Institute leaders said growing a network of people of color entrepreneurs, and business owners is key.


“LEAP is a game-changer in how we ensure our Latino and BIPOC businesses capitalize on their own business investments through the backing, knowledge and investment of a different kind of professional leadership bench and accelerator,” said CEO Joelle Martinez. “We have utilized our strength to create businesses, now it’s time we use that same strength to build stronger economic power.”


“We're more resilient together and it's a humbling experience to understand that I don't have to do everything by myself.

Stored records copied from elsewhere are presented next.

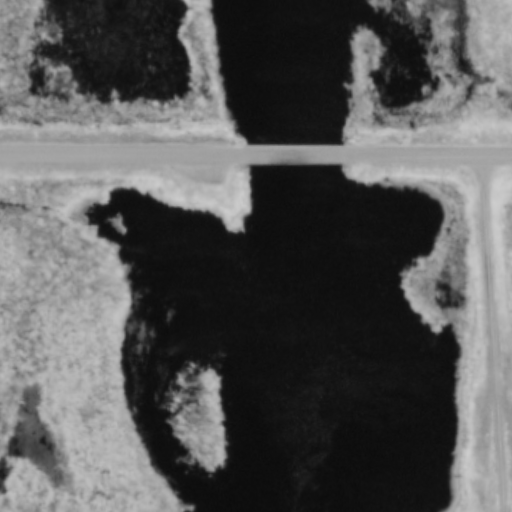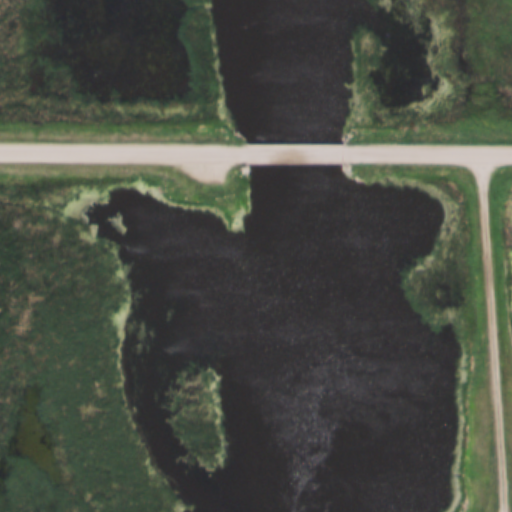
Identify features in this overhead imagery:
road: (110, 149)
road: (282, 153)
road: (428, 155)
river: (298, 255)
road: (493, 333)
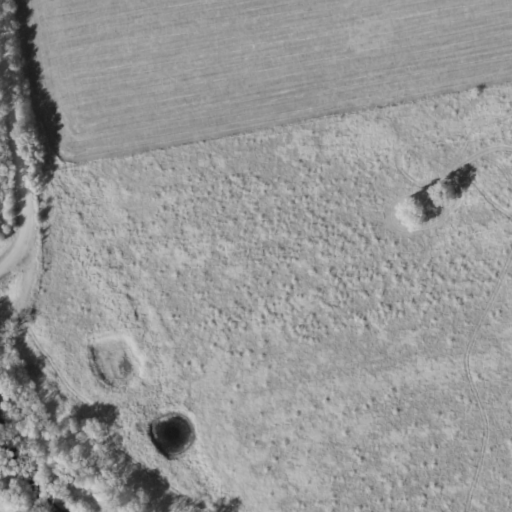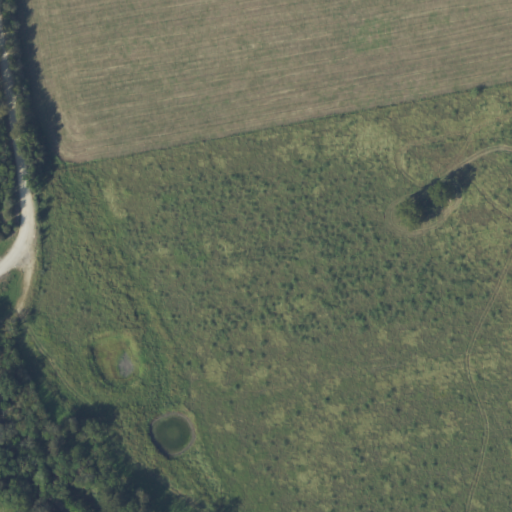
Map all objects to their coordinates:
road: (24, 155)
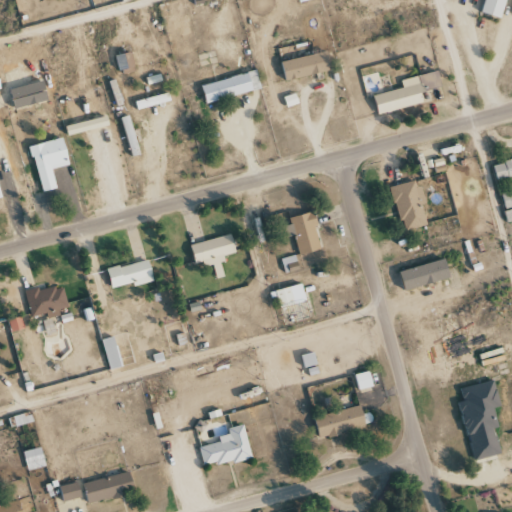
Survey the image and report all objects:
road: (77, 20)
building: (125, 62)
building: (306, 65)
building: (229, 87)
building: (410, 93)
building: (152, 101)
building: (87, 125)
road: (474, 137)
building: (49, 161)
building: (503, 169)
road: (256, 178)
building: (0, 194)
building: (507, 199)
building: (409, 205)
building: (508, 214)
building: (305, 233)
building: (212, 252)
building: (130, 274)
building: (425, 274)
building: (290, 295)
building: (46, 301)
building: (16, 324)
road: (385, 334)
building: (111, 353)
road: (189, 359)
building: (364, 380)
building: (481, 418)
building: (340, 421)
building: (226, 448)
building: (34, 459)
road: (323, 485)
building: (108, 487)
building: (70, 492)
building: (10, 506)
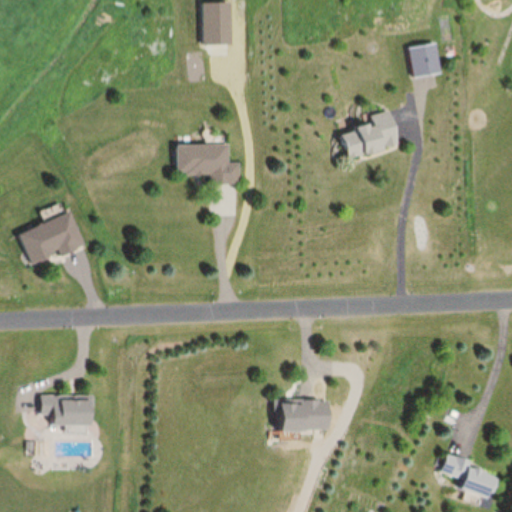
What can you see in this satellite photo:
building: (370, 135)
building: (209, 161)
road: (402, 214)
building: (51, 238)
road: (221, 253)
road: (256, 307)
road: (493, 374)
building: (68, 408)
building: (304, 414)
building: (470, 475)
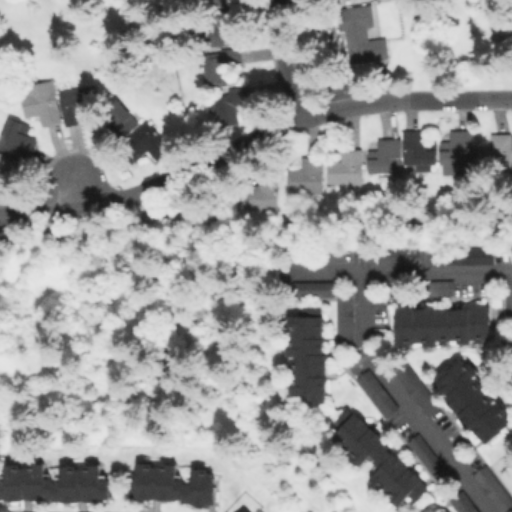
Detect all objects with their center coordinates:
building: (218, 0)
building: (214, 1)
building: (358, 33)
building: (359, 35)
road: (282, 60)
building: (217, 65)
building: (39, 101)
building: (39, 101)
building: (74, 104)
building: (77, 104)
building: (226, 105)
building: (116, 117)
building: (115, 121)
building: (15, 137)
building: (15, 138)
road: (252, 140)
building: (511, 141)
building: (141, 142)
building: (145, 142)
building: (456, 146)
building: (417, 147)
building: (417, 148)
building: (494, 151)
building: (456, 152)
building: (493, 152)
building: (385, 156)
building: (3, 162)
building: (7, 165)
building: (344, 168)
building: (303, 175)
building: (304, 176)
building: (255, 194)
building: (467, 254)
building: (395, 256)
building: (395, 256)
road: (417, 271)
building: (437, 286)
building: (311, 288)
building: (311, 288)
building: (343, 316)
building: (343, 317)
building: (440, 325)
building: (305, 353)
building: (307, 354)
building: (413, 387)
building: (375, 391)
building: (375, 392)
building: (471, 398)
building: (471, 399)
road: (402, 400)
building: (377, 458)
building: (377, 458)
building: (52, 481)
building: (54, 483)
building: (169, 483)
building: (172, 484)
building: (492, 488)
building: (461, 502)
building: (245, 510)
building: (99, 511)
building: (243, 511)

There are people out there in community to help us do this,” Meza said.


The Institute cites statistics like: “Latino business-owners are the fastest-growing demographic of entrepreneurs in the U.S., yet only 6% have expanded beyond sole-person firms.


“They are also less likely than White entrepreneurs to have professional mentorship, depending instead on their family and social networks for business advice.”

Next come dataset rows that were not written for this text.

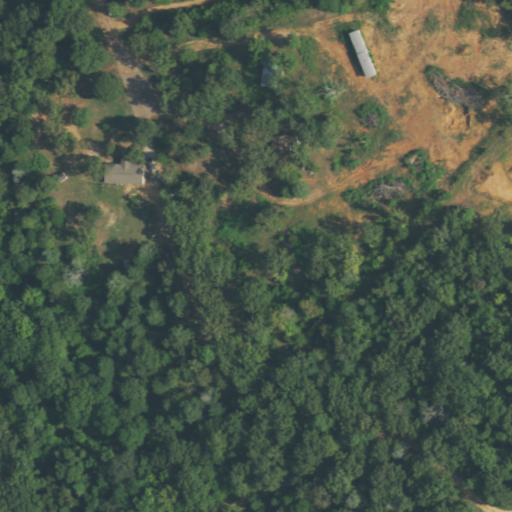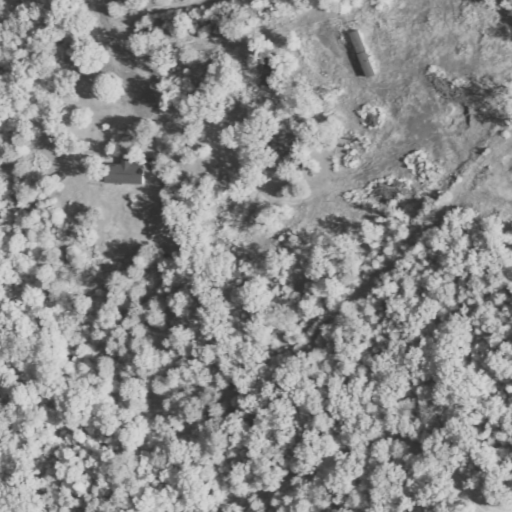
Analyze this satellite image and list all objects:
road: (120, 44)
building: (275, 72)
building: (129, 173)
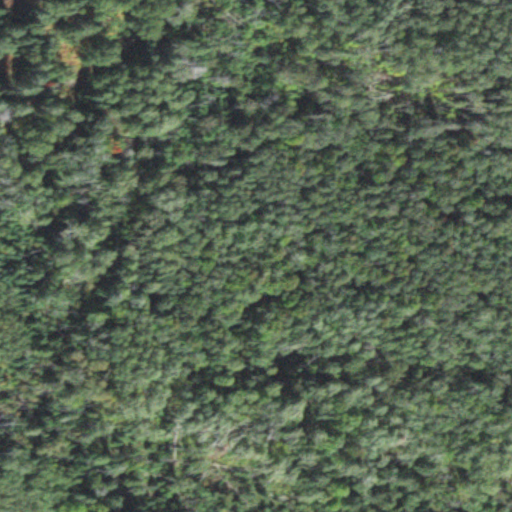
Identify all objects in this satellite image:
road: (245, 127)
park: (255, 255)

Meza hopes to use that advice to open the Hub’s first brick-and-mortar store in North Denver, and expand the distribution network.


“We hope to solidify a farm-to-institution distribution model that allows us to supply hospitals, schools, correctional facilities, community organizations, food pantries, food banks, with as much local food as possible from farmers,” he said. “A local food supply chain that’s built on the values of cooperation, rights, sustainability, reciprocity – a kind of economy of collaboration.”


LLI is partnering with the New Community Transformation Fund, “a BIPOC and women-led investment fund, to provide equity investments and support the capital readiness of LEAP entrepreneurs,” according to a release. “The Colorado Trust, W.K. Kellogg Foundation, U.S. Bank, Gates Family Foundation, Kenneth King Foundation, Xcel Energy Foundation and Molson Coors have each made early financial commitments.”